Big Pharma & Drug Trials in Developing Nations

From the current issue of Wired: A Nation of Guinea Pigs, by Jennifer Kahn.

This is a story about drug companies conducting clinical trials in South Asia, using tens of thousands of poor Indians as “guinea pigs.” It’s sort of The Constant Gardner, minus the violent killings.

The key ethical aspects of the story:

  • Drug companies pay hospitals and doctors to enroll patients in drug trials. The potential for conflict of interest is clear: hospitals and doctors, far from wealthy themselves, may succumb to financial temptations to enroll patients inappropriately. Of course (and with a few important differences) the same worry applies here in North America.
  • Most of the people being enrolled in trials are poor, illiterate, and culturally deferential to doctors. Their ability to give free and informed consent is questionable.
  • Most of the drugs being tested are drugs that are irrelevant to the health needs of a nation like India; they’re mostly medicines (like blood-pressure drugs) aimed at the North American & European markets.

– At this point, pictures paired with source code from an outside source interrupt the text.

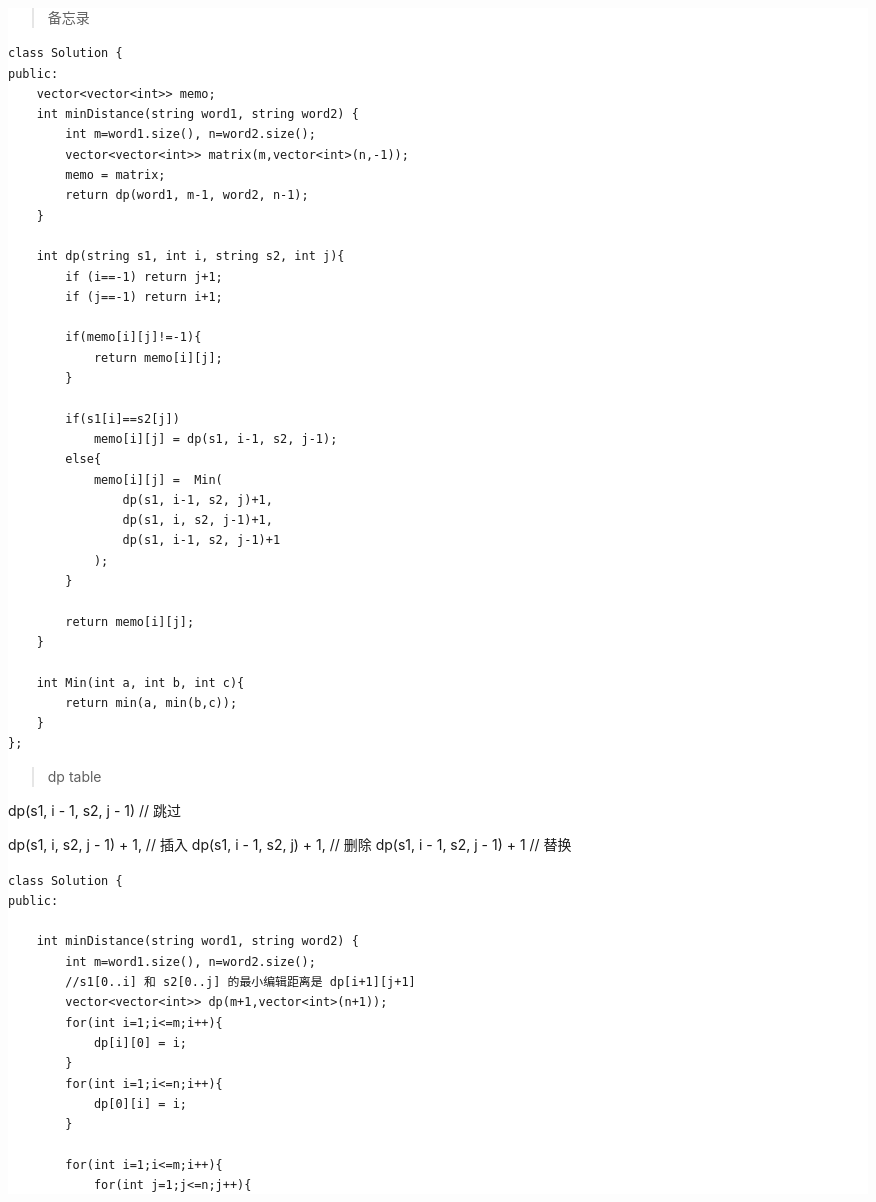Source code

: 
> 备忘录

```
class Solution {
public:
    vector<vector<int>> memo;
    int minDistance(string word1, string word2) {
        int m=word1.size(), n=word2.size();
        vector<vector<int>> matrix(m,vector<int>(n,-1));
        memo = matrix;
        return dp(word1, m-1, word2, n-1);
    }

    int dp(string s1, int i, string s2, int j){
        if (i==-1) return j+1;
        if (j==-1) return i+1;

        if(memo[i][j]!=-1){
            return memo[i][j];
        }

        if(s1[i]==s2[j])
            memo[i][j] = dp(s1, i-1, s2, j-1);
        else{
            memo[i][j] =  Min(
                dp(s1, i-1, s2, j)+1,
                dp(s1, i, s2, j-1)+1,
                dp(s1, i-1, s2, j-1)+1
            );
        }

        return memo[i][j];
    }

    int Min(int a, int b, int c){
        return min(a, min(b,c));
    }
};
```

> dp table

dp(s1, i - 1, s2, j - 1)  // 跳过

dp(s1, i, s2, j - 1) + 1, // 插⼊
dp(s1, i - 1, s2, j) + 1, // 删除
dp(s1, i - 1, s2, j - 1) + 1 // 替换
 
 
```
class Solution {
public:
    
    int minDistance(string word1, string word2) {
        int m=word1.size(), n=word2.size();
        //s1[0..i] 和 s2[0..j] 的最⼩编辑距离是 dp[i+1][j+1]
        vector<vector<int>> dp(m+1,vector<int>(n+1));
        for(int i=1;i<=m;i++){
            dp[i][0] = i;
        }
        for(int i=1;i<=n;i++){
            dp[0][i] = i;
        }

        for(int i=1;i<=m;i++){
            for(int j=1;j<=n;j++){
```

One final element of this story needs explanation. The author points out a couple of times that sometimes people get enrolled in drug trials ‘even though the trials won’t help them.’ That sounds shocking, unless you know that clinical trials are never intended to help the test subjects who are enrolled in them. The idea that clinical trials are supposed to benefit those enrolled is what my colleagues in Bioethics call “Therapeutic Misconception.” The real goal of clinical trials is actually to answer a scientific question: “is this new drug effective?” or — preferably — “is this new drug better than the old way of treating this disease?”
So, while there are LOTS of ethical concerns when it comes to conducting drug trials in developing countries, the possibility that such trials “might not help” the test subjects is not one of them.
Update: This blog entry was excerpted in the “Rants & Raves” section of the May 2006 issue of Wired.